● Task requirements:
List each line in the records below that contains the string "offsetDistance", treating uppercase and lowercase letters as different.

● Provided data:

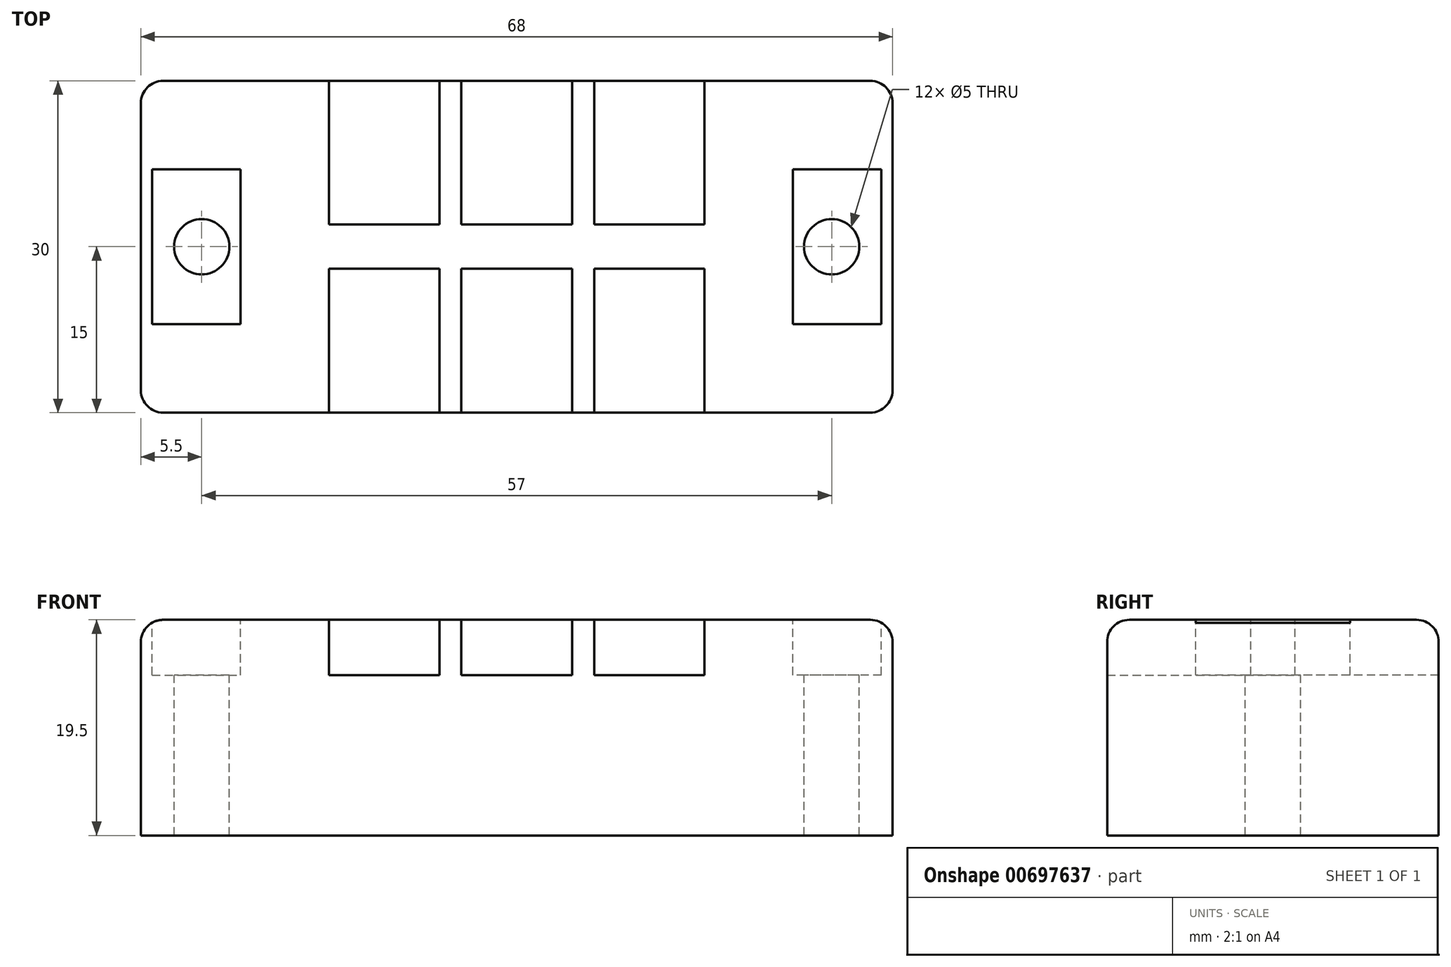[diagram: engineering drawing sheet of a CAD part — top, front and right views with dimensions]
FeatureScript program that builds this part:
annotation { "Feature Type Name" : "Feature", "Feature Type Description" : "" }
export const myFeature = defineFeature(function(context is Context, id is Id, definition is map)
    precondition{}
    {
        {
            var Q0;
            Q0=qCreatedBy(makeId("Top.planeOp"),FACE);
            var sketch = newSketch(context, id + "F0", { "sketchPlane" : qUnion([Q0])});
            skLineSegment(sketch, "E0.bottom", {"start": v(34, -15) * mm, "end": v(-34, -15) * mm});
            skLineSegment(sketch, "E0.top", {"start": v(34, 15) * mm, "end": v(-34, 15) * mm});
            skLineSegment(sketch, "E0.left", {"start": v(34, -15) * mm, "end": v(34, 15) * mm});
            skLineSegment(sketch, "E0.right", {"start": v(-34, -15) * mm, "end": v(-34, 15) * mm});
            skPoint(sketch, "E0.middle", {"position": v(0, 0) * mm});
            skSolve(sketch);
        }
        {
            var Q0;
            Q0 = qSketchRegion(id + "F0", true);
            extrude(context, id + "F1", {"entities" : qUnion([Q0]), "depth" : 19.5 * mm, "offsetDistance" : 25 * mm});
        }
        {
            var Q0;
            Q0=makeQuery(id+"F1.opExtrude","CAP_FACE",FACE,{"disambiguationData":[OSD([sQuery(id+"F0.wireOp",EDGE,"E0.bottom"),sQuery(id+"F0.wireOp",EDGE,"E0.top"),sQuery(id+"F0.wireOp",EDGE,"E0.left"),sQuery(id+"F0.wireOp",EDGE,"E0.right")])],"isStart":false});
            var sketch = newSketch(context, id + "F2", { "sketchPlane" : qUnion([Q0])});
            skCircle(sketch, "E1", {"center": v(-28.5, 0) * mm, "radius": 2.5 * mm});
            skCircle(sketch, "E2.MirrorC", {"center": v(28.5, 0) * mm, "radius": 2.5 * mm});
            skSolve(sketch);
        }
        {
            var Q0;
            Q0 = qSketchRegion(id + "F2", true);
            var Q1;
            Q1=makeQuery(id+"F1.opExtrude","CAP_FACE",FACE,{"disambiguationData":[OSD([sQuery(id+"F0.wireOp",EDGE,"E0.bottom"),sQuery(id+"F0.wireOp",EDGE,"E0.top"),sQuery(id+"F0.wireOp",EDGE,"E0.left"),sQuery(id+"F0.wireOp",EDGE,"E0.right")])],"isStart":true});
            extrude(context, id + "F3", {"entities" : qUnion([Q0]), "operationType" : NewBodyOperationType.REMOVE, "endBound" : BoundingType.UP_TO_SURFACE, "oppositeDirection" : true, "depth" : 25 * mm, "endBoundEntityFace" : qUnion([Q1]), "offsetDistance" : 25 * mm});
        }
        {
            var Q0;
            Q0=makeQuery(id+"F1.opExtrude","CAP_FACE",FACE,{"disambiguationData":[OSD([sQuery(id+"F0.wireOp",EDGE,"E0.bottom"),sQuery(id+"F0.wireOp",EDGE,"E0.top"),sQuery(id+"F0.wireOp",EDGE,"E0.left"),sQuery(id+"F0.wireOp",EDGE,"E0.right")])],"isStart":false});
            var sketch = newSketch(context, id + "F4", { "sketchPlane" : qUnion([Q0])});
            skLineSegment(sketch, "E3.bottom", {"start": v(-5, 15) * mm, "end": v(5, 15) * mm});
            skLineSegment(sketch, "E3.top", {"start": v(-5, 2) * mm, "end": v(5, 2) * mm});
            skLineSegment(sketch, "E3.left", {"start": v(-5, 15) * mm, "end": v(-5, 2) * mm});
            skLineSegment(sketch, "E3.right", {"start": v(5, 15) * mm, "end": v(5, 2) * mm});
            skLineSegment(sketch, "E4.bottom", {"start": v(7, 15) * mm, "end": v(17, 15) * mm});
            skLineSegment(sketch, "E4.top", {"start": v(7, 2) * mm, "end": v(17, 2) * mm});
            skLineSegment(sketch, "E4.left", {"start": v(7, 15) * mm, "end": v(7, 2) * mm});
            skLineSegment(sketch, "E4.right", {"start": v(17, 15) * mm, "end": v(17, 2) * mm});
            skLineSegment(sketch, "E5.MirrorCS", {"start": v(-7, 15) * mm, "end": v(-7, 2) * mm});
            skLineSegment(sketch, "E6.MirrorCS", {"start": v(-17, 15) * mm, "end": v(-17, 2) * mm});
            skLineSegment(sketch, "E7.MirrorCS", {"start": v(-7, 2) * mm, "end": v(-17, 2) * mm});
            skLineSegment(sketch, "E8.MirrorCS", {"start": v(-7, 15) * mm, "end": v(-17, 15) * mm});
            skLineSegment(sketch, "E9.MirrorCS", {"start": v(-17, -15) * mm, "end": v(-17, -2) * mm});
            skLineSegment(sketch, "E10.MirrorCS", {"start": v(-7, -2) * mm, "end": v(-17, -2) * mm});
            skLineSegment(sketch, "E11.MirrorCS", {"start": v(-7, -15) * mm, "end": v(-7, -2) * mm});
            skLineSegment(sketch, "E12.MirrorCS", {"start": v(-7, -15) * mm, "end": v(-17, -15) * mm});
            skLineSegment(sketch, "E13.MirrorCS", {"start": v(-5, -15) * mm, "end": v(-5, -2) * mm});
            skLineSegment(sketch, "E14.MirrorCS", {"start": v(-5, -15) * mm, "end": v(5, -15) * mm});
            skLineSegment(sketch, "E15.MirrorCS", {"start": v(5, -15) * mm, "end": v(5, -2) * mm});
            skLineSegment(sketch, "E16.MirrorCS", {"start": v(-5, -2) * mm, "end": v(5, -2) * mm});
            skLineSegment(sketch, "E17.MirrorCS", {"start": v(7, -15) * mm, "end": v(7, -2) * mm});
            skLineSegment(sketch, "E18.MirrorCS", {"start": v(7, -2) * mm, "end": v(17, -2) * mm});
            skLineSegment(sketch, "E19.MirrorCS", {"start": v(17, -15) * mm, "end": v(17, -2) * mm});
            skLineSegment(sketch, "E20.MirrorCS", {"start": v(7, -15) * mm, "end": v(17, -15) * mm});
            skLineSegment(sketch, "E21.bottom", {"start": v(33, 7) * mm, "end": v(25, 7) * mm});
            skLineSegment(sketch, "E21.top", {"start": v(33, -7) * mm, "end": v(25, -7) * mm});
            skLineSegment(sketch, "E21.left", {"start": v(33, 7) * mm, "end": v(33, -7) * mm});
            skLineSegment(sketch, "E21.right", {"start": v(25, 7) * mm, "end": v(25, -7) * mm});
            skLineSegment(sketch, "E22.MirrorCS", {"start": v(-25, 7) * mm, "end": v(-25, -7) * mm});
            skLineSegment(sketch, "E23.MirrorCS", {"start": v(-33, 7) * mm, "end": v(-25, 7) * mm});
            skLineSegment(sketch, "E24.MirrorCS", {"start": v(-33, 7) * mm, "end": v(-33, -7) * mm});
            skLineSegment(sketch, "E25.MirrorCS", {"start": v(-33, -7) * mm, "end": v(-25, -7) * mm});
            skSolve(sketch);
        }
        {
            var Q0;
            Q0 = qSketchRegion(id + "F4", true);
            extrude(context, id + "F5", {"entities" : qUnion([Q0]), "operationType" : NewBodyOperationType.REMOVE, "oppositeDirection" : true, "depth" : 5 * mm, "offsetDistance" : 25 * mm});
        }
        {
            var Q0;
            {var subQ0=sQuery(id+"F0.wireOp",EDGE,"E0.bottom");var subQ1=sQuery(id+"F0.wireOp",EDGE,"E0.right");Q0=makeQuery(id+"F5.boolean.opBoolean","SPLIT",EDGE,{"disambiguationData":[TD([makeQuery(id+"F1.opExtrude","SWEPT_FACE",FACE,{"disambiguationData":[OSD([subQ1])]})])],"derivedFrom":makeQuery(id+"F1.opExtrude","CAP_EDGE",EDGE,{"disambiguationData":[OSD([subQ0])],"isStart":false})});}
            var Q1;
            Q1=makeQuery(id+"F1.opExtrude","CAP_EDGE",EDGE,{"disambiguationData":[OSD([sQuery(id+"F0.wireOp",EDGE,"E0.right")])],"isStart":false});
            var Q2;
            {var subQ0=sQuery(id+"F0.wireOp",EDGE,"E0.right");var subQ1=sQuery(id+"F0.wireOp",EDGE,"E0.top");Q2=makeQuery(id+"F5.boolean.opBoolean","SPLIT",EDGE,{"disambiguationData":[TD([makeQuery(id+"F1.opExtrude","SWEPT_FACE",FACE,{"disambiguationData":[OSD([subQ0])]})])],"derivedFrom":makeQuery(id+"F1.opExtrude","CAP_EDGE",EDGE,{"disambiguationData":[OSD([subQ1])],"isStart":false})});}
            var Q3;
            {var subQ0=sQuery(id+"F0.wireOp",EDGE,"E0.bottom");var subQ1=sQuery(id+"F0.wireOp",EDGE,"E0.left");Q3=makeQuery(id+"F5.boolean.opBoolean","SPLIT",EDGE,{"disambiguationData":[TD([makeQuery(id+"F1.opExtrude","SWEPT_FACE",FACE,{"disambiguationData":[OSD([subQ1])]})])],"derivedFrom":makeQuery(id+"F1.opExtrude","CAP_EDGE",EDGE,{"disambiguationData":[OSD([subQ0])],"isStart":false})});}
            var Q4;
            Q4=makeQuery(id+"F1.opExtrude","CAP_EDGE",EDGE,{"disambiguationData":[OSD([sQuery(id+"F0.wireOp",EDGE,"E0.left")])],"isStart":false});
            var Q5;
            {var subQ0=sQuery(id+"F0.wireOp",EDGE,"E0.left");var subQ1=sQuery(id+"F0.wireOp",EDGE,"E0.top");Q5=makeQuery(id+"F5.boolean.opBoolean","SPLIT",EDGE,{"disambiguationData":[TD([makeQuery(id+"F1.opExtrude","SWEPT_FACE",FACE,{"disambiguationData":[OSD([subQ0])]})])],"derivedFrom":makeQuery(id+"F1.opExtrude","CAP_EDGE",EDGE,{"disambiguationData":[OSD([subQ1])],"isStart":false})});}
            var Q6;
            {var subQ0=sQuery(id+"F0.wireOp",EDGE,"E0.bottom");Q6=makeQuery(id+"F5.boolean.opBoolean","SPLIT",EDGE,{"disambiguationData":[TD([makeQuery(id+"F5.opExtrude","SWEPT_FACE",FACE,{"disambiguationData":[OSD([sQuery(id+"F4.wireOp",EDGE,"E15.MirrorCS")])]})])],"derivedFrom":makeQuery(id+"F1.opExtrude","CAP_EDGE",EDGE,{"disambiguationData":[OSD([subQ0])],"isStart":false})});}
            var Q7;
            {var subQ0=sQuery(id+"F0.wireOp",EDGE,"E0.bottom");Q7=makeQuery(id+"F5.boolean.opBoolean","SPLIT",EDGE,{"disambiguationData":[TD([makeQuery(id+"F5.opExtrude","SWEPT_FACE",FACE,{"disambiguationData":[OSD([sQuery(id+"F4.wireOp",EDGE,"E11.MirrorCS")])]})])],"derivedFrom":makeQuery(id+"F1.opExtrude","CAP_EDGE",EDGE,{"disambiguationData":[OSD([subQ0])],"isStart":false})});}
            var Q8;
            {var subQ0=sQuery(id+"F0.wireOp",EDGE,"E0.top");Q8=makeQuery(id+"F5.boolean.opBoolean","SPLIT",EDGE,{"disambiguationData":[TD([makeQuery(id+"F5.opExtrude","SWEPT_FACE",FACE,{"disambiguationData":[OSD([sQuery(id+"F4.wireOp",EDGE,"E3.right")])]})])],"derivedFrom":makeQuery(id+"F1.opExtrude","CAP_EDGE",EDGE,{"disambiguationData":[OSD([subQ0])],"isStart":false})});}
            var Q9;
            {var subQ0=sQuery(id+"F0.wireOp",EDGE,"E0.top");Q9=makeQuery(id+"F5.boolean.opBoolean","SPLIT",EDGE,{"disambiguationData":[TD([makeQuery(id+"F5.opExtrude","SWEPT_FACE",FACE,{"disambiguationData":[OSD([sQuery(id+"F4.wireOp",EDGE,"E3.left")])]})])],"derivedFrom":makeQuery(id+"F1.opExtrude","CAP_EDGE",EDGE,{"disambiguationData":[OSD([subQ0])],"isStart":false})});}
            var Q10;
            Q10=makeQuery(id+"F1.opExtrude","SWEPT_EDGE",EDGE,{"disambiguationData":[OSD([sQuery(id+"F0.wireOp",EDGE,"E0.bottom"),sQuery(id+"F0.wireOp",EDGE,"E0.right")])]});
            var Q11;
            Q11=makeQuery(id+"F1.opExtrude","SWEPT_EDGE",EDGE,{"disambiguationData":[OSD([sQuery(id+"F0.wireOp",EDGE,"E0.top"),sQuery(id+"F0.wireOp",EDGE,"E0.right")])]});
            var Q12;
            Q12=makeQuery(id+"F1.opExtrude","SWEPT_EDGE",EDGE,{"disambiguationData":[OSD([sQuery(id+"F0.wireOp",EDGE,"E0.top"),sQuery(id+"F0.wireOp",EDGE,"E0.left")])]});
            var Q13;
            Q13=makeQuery(id+"F1.opExtrude","SWEPT_EDGE",EDGE,{"disambiguationData":[OSD([sQuery(id+"F0.wireOp",EDGE,"E0.bottom"),sQuery(id+"F0.wireOp",EDGE,"E0.left")])]});
            fillet(context, id + "F6", {"entities" : qUnion([Q0, Q1, Q2, Q3, Q4, Q5, Q6, Q7, Q8, Q9, Q10, Q11, Q12, Q13]), "radius" : 2 * mm, "tangentPropagation" : true, "allowEdgeOverflow" : false});
        }
    });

● Full output:
            extrude(context, id + "F1", {"entities" : qUnion([Q0]), "depth" : 19.5 * mm, "offsetDistance" : 25 * mm});
            extrude(context, id + "F3", {"entities" : qUnion([Q0]), "operationType" : NewBodyOperationType.REMOVE, "endBound" : BoundingType.UP_TO_SURFACE, "oppositeDirection" : true, "depth" : 25 * mm, "endBoundEntityFace" : qUnion([Q1]), "offsetDistance" : 25 * mm});
            extrude(context, id + "F5", {"entities" : qUnion([Q0]), "operationType" : NewBodyOperationType.REMOVE, "oppositeDirection" : true, "depth" : 5 * mm, "offsetDistance" : 25 * mm});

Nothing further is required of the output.